Supposedly, the military was able to penetrate at least one of the secret caves and inventory the contents, although the gold bars were supposedly removed to Fort Knox. The Pentagon confirmed that Captain Swanner had served as an officer assigned to security at White Sands Missile Range in 1961. However, Gordon Hobbs, from the Office of the Assistant Secretary of the Army, responded to the allegations reported of Captain Swanner by his relatives by saying that he really did not know anything. He had never seen any such claim in any of the records he had examined, and he had heard nothing of any such claim in the inquiries he had conducted. It did not mean it had never happened, it just meant that Gordon Hobbs could find no record of it.

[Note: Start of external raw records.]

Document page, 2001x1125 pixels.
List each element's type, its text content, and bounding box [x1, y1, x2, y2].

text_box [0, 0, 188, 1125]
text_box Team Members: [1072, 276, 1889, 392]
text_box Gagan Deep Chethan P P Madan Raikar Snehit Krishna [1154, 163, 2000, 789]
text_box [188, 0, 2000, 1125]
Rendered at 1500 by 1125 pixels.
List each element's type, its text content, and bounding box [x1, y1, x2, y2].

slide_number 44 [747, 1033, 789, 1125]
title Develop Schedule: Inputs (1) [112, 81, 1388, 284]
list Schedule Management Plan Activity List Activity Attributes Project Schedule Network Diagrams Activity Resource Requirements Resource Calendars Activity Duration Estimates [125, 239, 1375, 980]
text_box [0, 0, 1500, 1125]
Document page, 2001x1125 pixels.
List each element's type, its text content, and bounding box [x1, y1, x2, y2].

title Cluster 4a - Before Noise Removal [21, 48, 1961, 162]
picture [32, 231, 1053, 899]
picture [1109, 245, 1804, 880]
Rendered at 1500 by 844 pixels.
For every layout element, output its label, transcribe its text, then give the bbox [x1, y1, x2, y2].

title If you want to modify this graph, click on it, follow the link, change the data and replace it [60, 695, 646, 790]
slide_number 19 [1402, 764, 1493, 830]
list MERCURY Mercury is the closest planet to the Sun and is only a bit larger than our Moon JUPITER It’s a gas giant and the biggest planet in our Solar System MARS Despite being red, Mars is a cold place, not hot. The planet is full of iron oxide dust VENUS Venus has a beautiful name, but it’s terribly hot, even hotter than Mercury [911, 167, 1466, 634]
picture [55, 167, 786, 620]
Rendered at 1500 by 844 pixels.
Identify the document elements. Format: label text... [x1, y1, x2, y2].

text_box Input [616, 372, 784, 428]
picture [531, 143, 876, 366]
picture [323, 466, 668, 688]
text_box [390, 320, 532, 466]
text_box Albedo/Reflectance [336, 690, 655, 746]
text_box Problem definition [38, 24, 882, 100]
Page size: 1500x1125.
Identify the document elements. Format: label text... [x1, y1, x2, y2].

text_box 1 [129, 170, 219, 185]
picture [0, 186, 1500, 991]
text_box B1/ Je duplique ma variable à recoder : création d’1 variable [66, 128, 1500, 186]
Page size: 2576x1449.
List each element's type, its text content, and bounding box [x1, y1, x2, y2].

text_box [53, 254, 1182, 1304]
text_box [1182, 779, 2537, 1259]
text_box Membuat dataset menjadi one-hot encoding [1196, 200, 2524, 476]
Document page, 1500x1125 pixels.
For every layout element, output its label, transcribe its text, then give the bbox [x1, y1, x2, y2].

For Gordon Hobbs to be telling the truth, and there is no reason for him to lie, the official records may have been altered or destroyed or there was never anything in the peak in the first place. On the other hand, what was all the covert military operation on the peak that Judge Moreland and his friends witnessed in 1961? Furthermore, the Army certainly knew of the Noss claim. Babe Noss had been in contact with them for years to gain access to it. If it could ever be proved that the Army stole Babe’s treasure, would not the Army then be liable for restitution? Under that assumption, would not it be better for the Army to conveniently lose, misplace, or destroy any records that might have existed to support that accusation?